What is being asked |
Give back exactly the stretch of data below from the line holding "Fig. 7 The complete" through the line holding "Figure 8. Illustration", both ends included, and leave the remaining lines out.

Task input |
◇ ◇ ◇ ◇ ◇ ◇ ◇

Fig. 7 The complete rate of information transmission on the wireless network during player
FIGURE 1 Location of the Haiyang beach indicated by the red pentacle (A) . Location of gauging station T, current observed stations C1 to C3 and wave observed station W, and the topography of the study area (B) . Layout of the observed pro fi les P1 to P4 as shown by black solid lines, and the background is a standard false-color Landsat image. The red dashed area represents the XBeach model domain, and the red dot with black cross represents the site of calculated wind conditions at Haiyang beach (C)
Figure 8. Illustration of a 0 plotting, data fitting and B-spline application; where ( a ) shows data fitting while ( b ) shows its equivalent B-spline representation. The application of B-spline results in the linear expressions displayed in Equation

◇ ◇ ◇ ◇ ◇ ◇ ◇

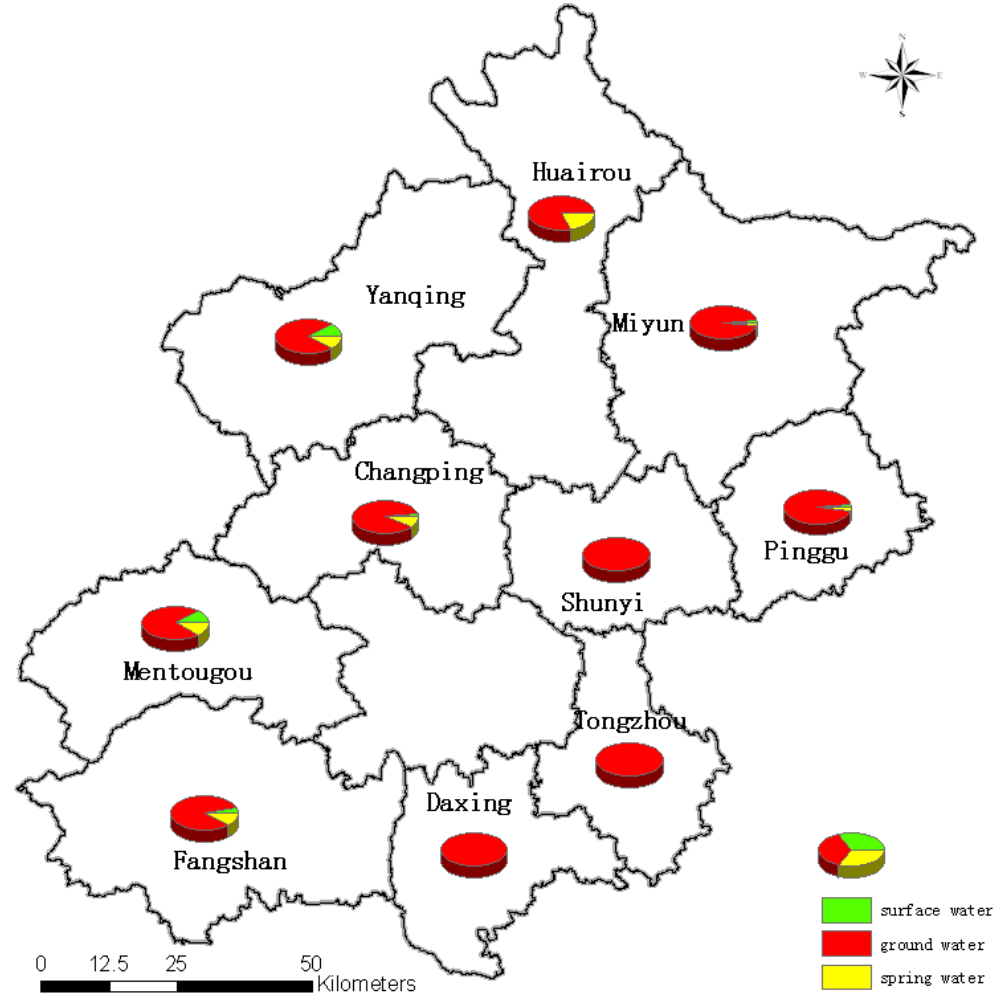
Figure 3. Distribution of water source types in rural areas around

◇ ◇ ◇ ◇ ◇ ◇ ◇

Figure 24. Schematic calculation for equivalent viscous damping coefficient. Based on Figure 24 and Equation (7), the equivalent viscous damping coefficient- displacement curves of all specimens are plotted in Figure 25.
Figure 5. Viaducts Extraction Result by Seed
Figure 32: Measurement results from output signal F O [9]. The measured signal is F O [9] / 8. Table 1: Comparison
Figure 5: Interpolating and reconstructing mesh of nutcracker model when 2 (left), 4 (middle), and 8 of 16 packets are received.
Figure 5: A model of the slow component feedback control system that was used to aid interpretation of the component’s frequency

◇ ◇ ◇ ◇ ◇ ◇ ◇

Task result |
Fig. 7 The complete rate of information transmission on the wireless network during player
FIGURE 1 Location of the Haiyang beach indicated by the red pentacle (A) . Location of gauging station T, current observed stations C1 to C3 and wave observed station W, and the topography of the study area (B) . Layout of the observed pro fi les P1 to P4 as shown by black solid lines, and the background is a standard false-color Landsat image. The red dashed area represents the XBeach model domain, and the red dot with black cross represents the site of calculated wind conditions at Haiyang beach (C)
Figure 8. Illustration of a 0 plotting, data fitting and B-spline application; where ( a ) shows data fitting while ( b ) shows its equivalent B-spline representation. The application of B-spline results in the linear expressions displayed in Equation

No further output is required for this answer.